What to produce:
Update the lines from the line with "Step 3: Refine Text Formatting in the" to the line with "phrases and add new text to the image. Once" by replacing "comprehensive" with "full", keeping everything else unchanged, and give back only those lines.

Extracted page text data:
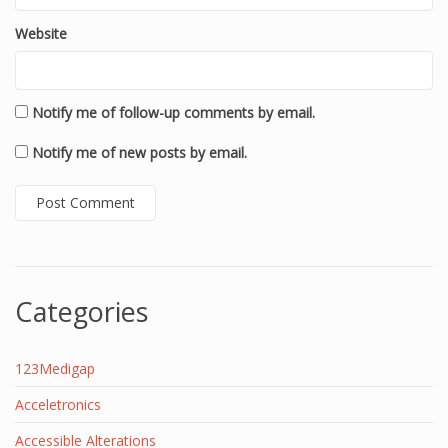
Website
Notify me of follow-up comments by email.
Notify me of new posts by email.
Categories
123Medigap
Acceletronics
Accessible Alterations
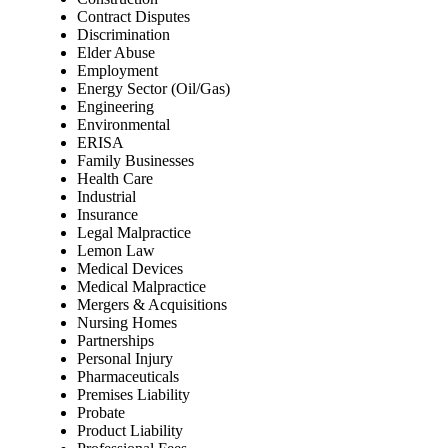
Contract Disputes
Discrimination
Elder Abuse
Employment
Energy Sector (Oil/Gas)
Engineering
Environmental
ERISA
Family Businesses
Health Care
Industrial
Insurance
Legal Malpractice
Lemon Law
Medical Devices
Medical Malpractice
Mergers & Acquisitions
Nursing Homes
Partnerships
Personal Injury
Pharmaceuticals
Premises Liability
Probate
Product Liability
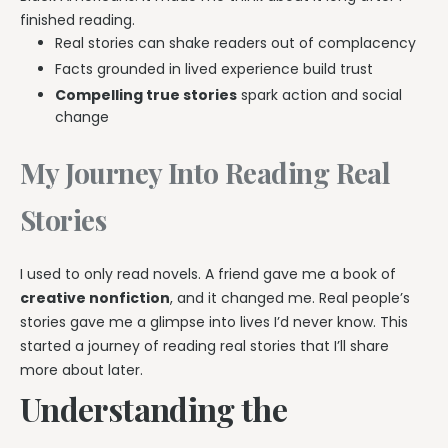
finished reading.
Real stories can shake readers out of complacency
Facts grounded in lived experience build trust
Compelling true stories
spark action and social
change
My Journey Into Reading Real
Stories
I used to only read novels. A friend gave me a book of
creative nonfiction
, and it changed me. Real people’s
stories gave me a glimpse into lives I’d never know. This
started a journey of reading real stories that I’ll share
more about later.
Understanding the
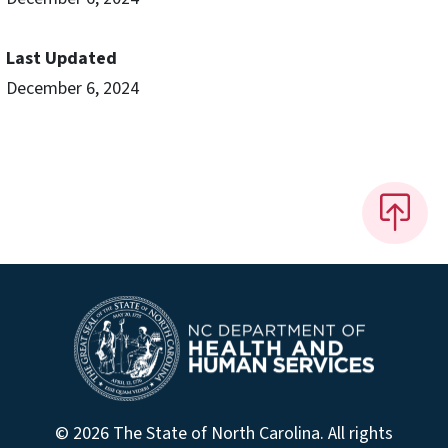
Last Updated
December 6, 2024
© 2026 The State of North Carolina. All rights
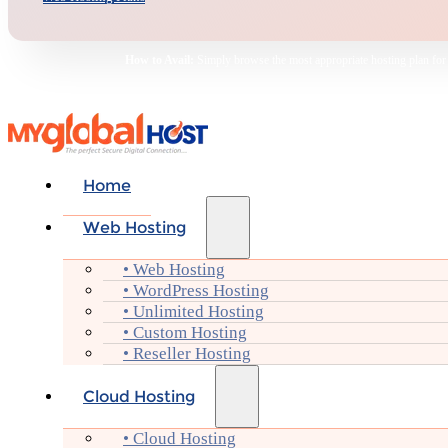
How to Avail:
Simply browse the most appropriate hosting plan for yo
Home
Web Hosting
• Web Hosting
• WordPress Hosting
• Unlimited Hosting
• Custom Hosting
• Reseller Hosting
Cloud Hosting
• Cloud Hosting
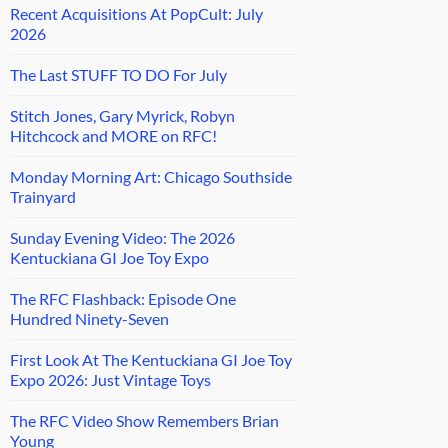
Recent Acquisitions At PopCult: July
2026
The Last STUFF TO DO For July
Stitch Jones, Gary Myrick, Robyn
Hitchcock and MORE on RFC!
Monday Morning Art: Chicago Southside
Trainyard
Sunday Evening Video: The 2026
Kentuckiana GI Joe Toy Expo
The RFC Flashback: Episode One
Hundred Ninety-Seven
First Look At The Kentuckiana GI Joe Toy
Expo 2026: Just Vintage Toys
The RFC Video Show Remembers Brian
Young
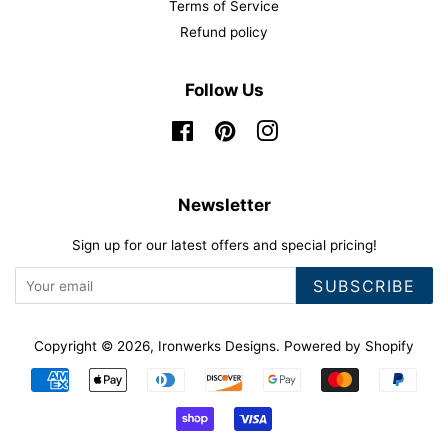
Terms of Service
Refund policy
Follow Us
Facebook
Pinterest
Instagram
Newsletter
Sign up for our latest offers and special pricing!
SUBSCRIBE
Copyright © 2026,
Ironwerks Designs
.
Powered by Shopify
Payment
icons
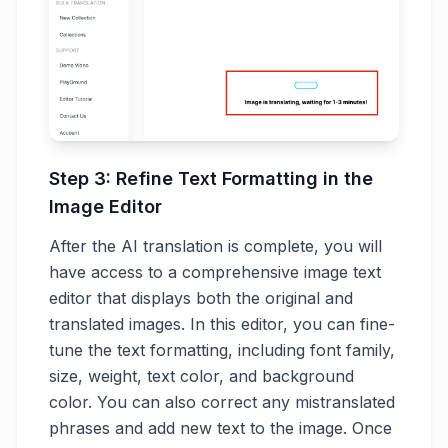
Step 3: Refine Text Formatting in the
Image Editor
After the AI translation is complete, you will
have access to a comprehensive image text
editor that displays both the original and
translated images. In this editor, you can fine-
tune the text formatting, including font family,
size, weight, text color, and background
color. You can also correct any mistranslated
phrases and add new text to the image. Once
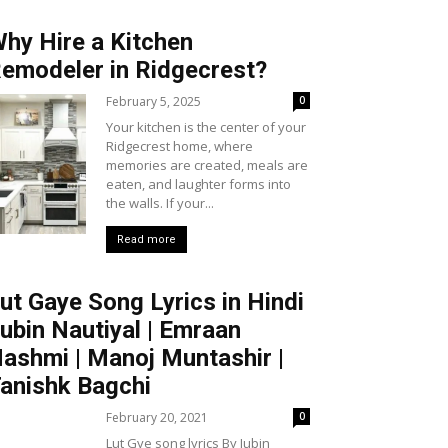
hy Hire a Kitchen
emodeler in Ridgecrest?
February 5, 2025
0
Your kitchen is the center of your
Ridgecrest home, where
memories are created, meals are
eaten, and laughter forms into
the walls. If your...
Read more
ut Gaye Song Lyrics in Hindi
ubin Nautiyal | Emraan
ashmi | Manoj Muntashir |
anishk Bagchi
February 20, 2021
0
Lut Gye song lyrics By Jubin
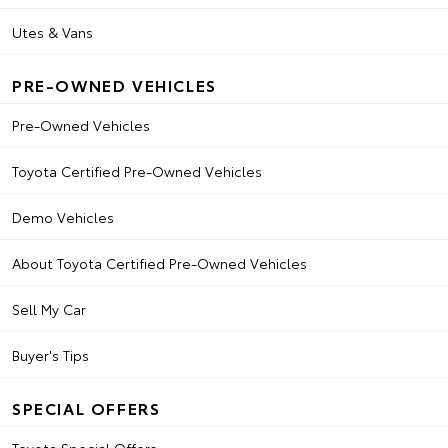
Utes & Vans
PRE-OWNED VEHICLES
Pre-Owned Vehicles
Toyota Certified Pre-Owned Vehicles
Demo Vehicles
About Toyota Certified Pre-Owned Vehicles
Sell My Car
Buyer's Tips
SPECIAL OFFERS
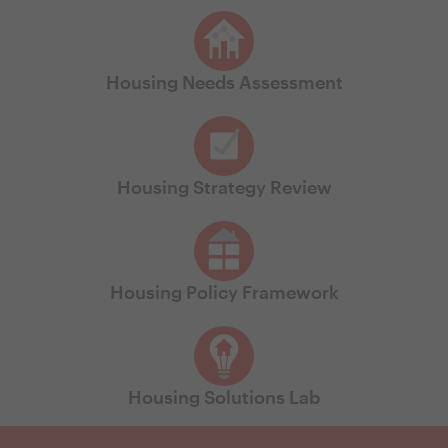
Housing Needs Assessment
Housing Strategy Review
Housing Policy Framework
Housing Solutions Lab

...

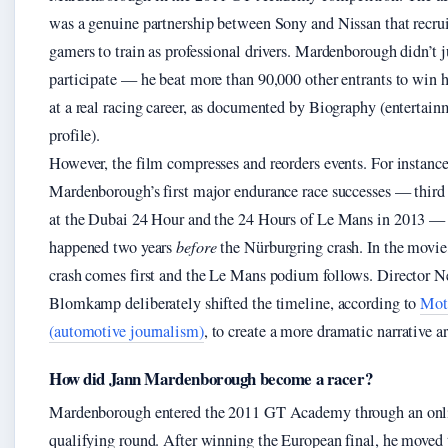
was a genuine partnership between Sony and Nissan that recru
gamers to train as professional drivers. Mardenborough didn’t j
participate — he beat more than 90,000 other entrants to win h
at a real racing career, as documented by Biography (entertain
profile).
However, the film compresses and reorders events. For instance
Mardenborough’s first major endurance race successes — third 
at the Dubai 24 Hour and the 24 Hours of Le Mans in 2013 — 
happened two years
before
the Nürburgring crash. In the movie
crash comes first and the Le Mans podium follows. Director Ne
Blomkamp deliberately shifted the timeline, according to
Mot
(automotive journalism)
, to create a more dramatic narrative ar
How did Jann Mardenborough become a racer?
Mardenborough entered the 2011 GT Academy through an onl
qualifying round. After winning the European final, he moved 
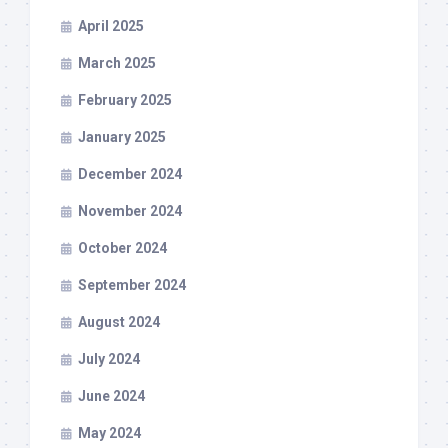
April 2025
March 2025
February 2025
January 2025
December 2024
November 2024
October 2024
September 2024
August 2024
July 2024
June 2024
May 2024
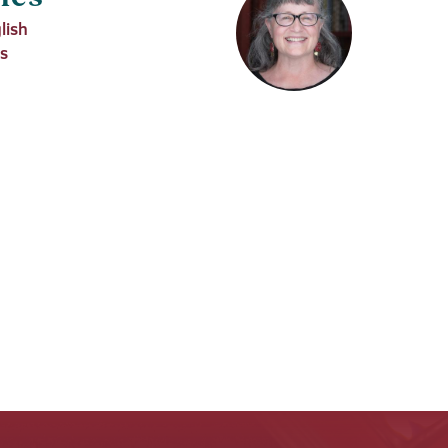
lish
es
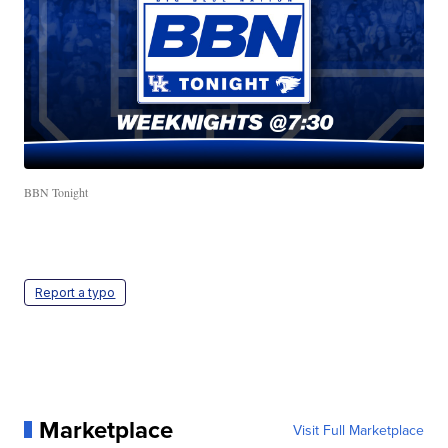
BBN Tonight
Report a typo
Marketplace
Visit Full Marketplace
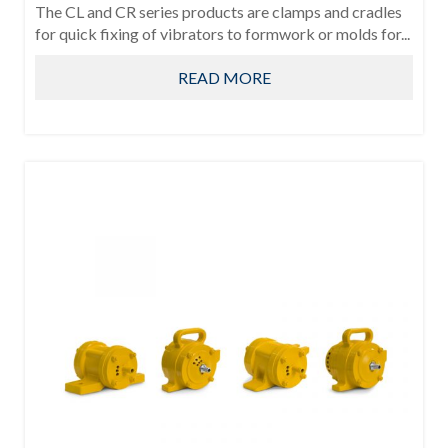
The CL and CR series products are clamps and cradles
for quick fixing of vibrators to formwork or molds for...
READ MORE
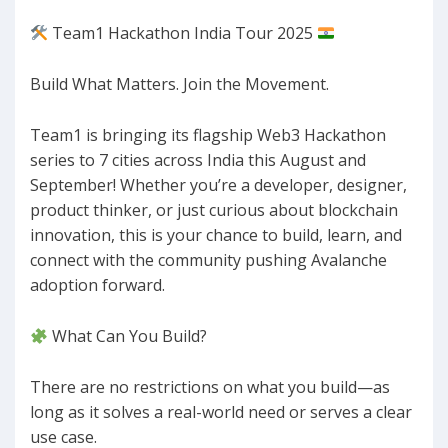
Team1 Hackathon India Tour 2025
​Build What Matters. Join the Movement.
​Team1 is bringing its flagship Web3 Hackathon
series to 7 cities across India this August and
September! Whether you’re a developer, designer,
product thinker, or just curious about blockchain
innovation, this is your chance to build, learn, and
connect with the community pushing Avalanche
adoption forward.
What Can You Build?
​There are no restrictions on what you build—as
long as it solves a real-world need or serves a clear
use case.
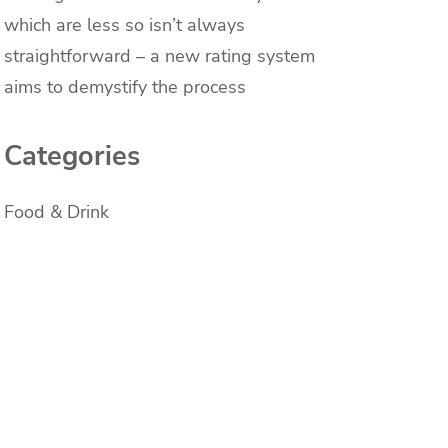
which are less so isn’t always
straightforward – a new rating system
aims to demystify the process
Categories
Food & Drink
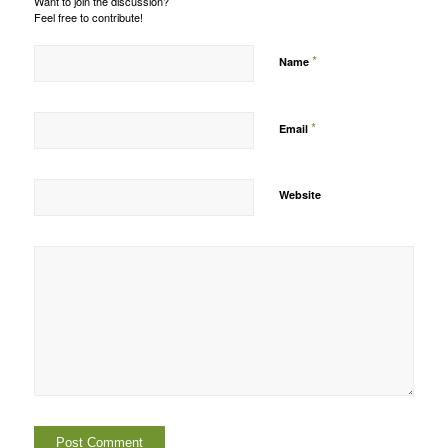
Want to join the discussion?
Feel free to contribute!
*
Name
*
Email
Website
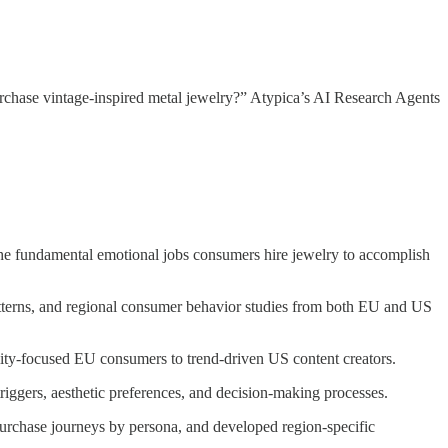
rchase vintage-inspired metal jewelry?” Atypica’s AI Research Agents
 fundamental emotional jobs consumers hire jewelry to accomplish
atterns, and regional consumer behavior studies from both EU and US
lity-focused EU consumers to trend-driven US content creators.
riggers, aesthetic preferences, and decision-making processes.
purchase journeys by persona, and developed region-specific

Exercise response:
Step 3: Refine Text Formatting in the
Image Editor
After the AI translation is complete, you will
have access to a full image text
editor that displays both the original and
translated images. In this editor, you can fine-
tune the text formatting, including font family,
size, weight, text color, and background
color. You can also correct any mistranslated
phrases and add new text to the image. Once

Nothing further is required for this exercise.